Id. See also First Realty Inv. Corp. v. Gallaher, 345 So.2d 1088, 1089 (Fla. 3d DCA 1977) (holding that the trial court erred in finding the strictly oral agreement was not barred by the statute of frauds where the clear intent of the parties showed that the profits from the newly formed company from which the plaintiff's interim bonus was to be taken were not expected for at least sixteen months after the agreement's inception). As was pointedly noted in Yates, for the statute to make an agreement unenforceable, “it must be apparent that it was the understanding of the parties that [the agreement] was not to be performed within a year from the time it was made.” Yates, 181 So. at 344.Accord Gallaher, 345 So.2d at 1089 (“The primary factor to be utilized in determining whether or not an oral contract is to be performed within the one year limitation of the statute is, of course, the intent of the parties.”)
In the present case, Williams' testimony confirmed the agreement to fund the new company was oral, but there was no evidence to show the parties ever contemplated the funding could be completed within the space of one year.
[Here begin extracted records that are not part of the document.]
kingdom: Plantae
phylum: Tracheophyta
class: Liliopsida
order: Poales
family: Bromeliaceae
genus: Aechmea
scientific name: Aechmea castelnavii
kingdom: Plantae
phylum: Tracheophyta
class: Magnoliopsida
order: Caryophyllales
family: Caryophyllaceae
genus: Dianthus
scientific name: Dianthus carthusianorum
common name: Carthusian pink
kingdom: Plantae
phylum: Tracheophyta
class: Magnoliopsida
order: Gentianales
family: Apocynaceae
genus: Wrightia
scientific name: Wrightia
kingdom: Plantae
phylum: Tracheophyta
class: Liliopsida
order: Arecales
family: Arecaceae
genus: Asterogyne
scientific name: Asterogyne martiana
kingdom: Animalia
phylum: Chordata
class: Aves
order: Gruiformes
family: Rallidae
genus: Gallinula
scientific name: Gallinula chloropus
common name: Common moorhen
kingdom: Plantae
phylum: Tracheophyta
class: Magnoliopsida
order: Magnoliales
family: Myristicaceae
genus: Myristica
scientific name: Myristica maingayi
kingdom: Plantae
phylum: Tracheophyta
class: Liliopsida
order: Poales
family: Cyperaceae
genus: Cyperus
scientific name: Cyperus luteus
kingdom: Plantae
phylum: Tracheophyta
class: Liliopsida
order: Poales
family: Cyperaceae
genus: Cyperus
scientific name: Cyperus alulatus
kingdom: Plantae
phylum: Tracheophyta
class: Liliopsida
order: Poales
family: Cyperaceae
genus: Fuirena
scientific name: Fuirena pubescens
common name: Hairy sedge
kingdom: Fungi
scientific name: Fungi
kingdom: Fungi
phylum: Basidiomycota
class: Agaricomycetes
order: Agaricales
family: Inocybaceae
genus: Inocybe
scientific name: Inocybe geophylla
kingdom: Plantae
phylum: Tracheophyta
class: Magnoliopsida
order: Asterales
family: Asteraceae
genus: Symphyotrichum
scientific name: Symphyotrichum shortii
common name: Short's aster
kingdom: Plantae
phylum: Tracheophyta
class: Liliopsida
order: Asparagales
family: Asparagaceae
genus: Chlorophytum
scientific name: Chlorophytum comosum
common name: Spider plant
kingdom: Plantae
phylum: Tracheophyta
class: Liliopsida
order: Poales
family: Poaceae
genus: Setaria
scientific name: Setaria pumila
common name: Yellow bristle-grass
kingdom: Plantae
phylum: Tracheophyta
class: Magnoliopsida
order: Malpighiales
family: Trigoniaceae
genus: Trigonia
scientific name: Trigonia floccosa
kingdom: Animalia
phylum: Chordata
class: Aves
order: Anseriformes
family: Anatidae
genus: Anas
To the contrary, Williams' testimony was clear that he would forgo payment of his share of profits for five years, at the conclusion of which he and Tydir would have the money necessary to launch the anticipated partnership. Nor can the evidence be viewed to substantiate Williams' alternative argument that Tydir's complaint did not allege the breach of a single five-year contract, but of five separate oral agreements, each to be performed within a year.
In light of the foregoing analysis, we conclude that no view of the evidence legally supports the conclusion that the oral agreement entered into between Tydir and Williams was exempted from the statute of frauds. Accordingly, we reverse the final judgment entered in favor of Williams on his breach of contract claim and direct that judgment be entered in favor of Tydir.
REVERSED and REMANDED for further proceedings consistent with this opinion.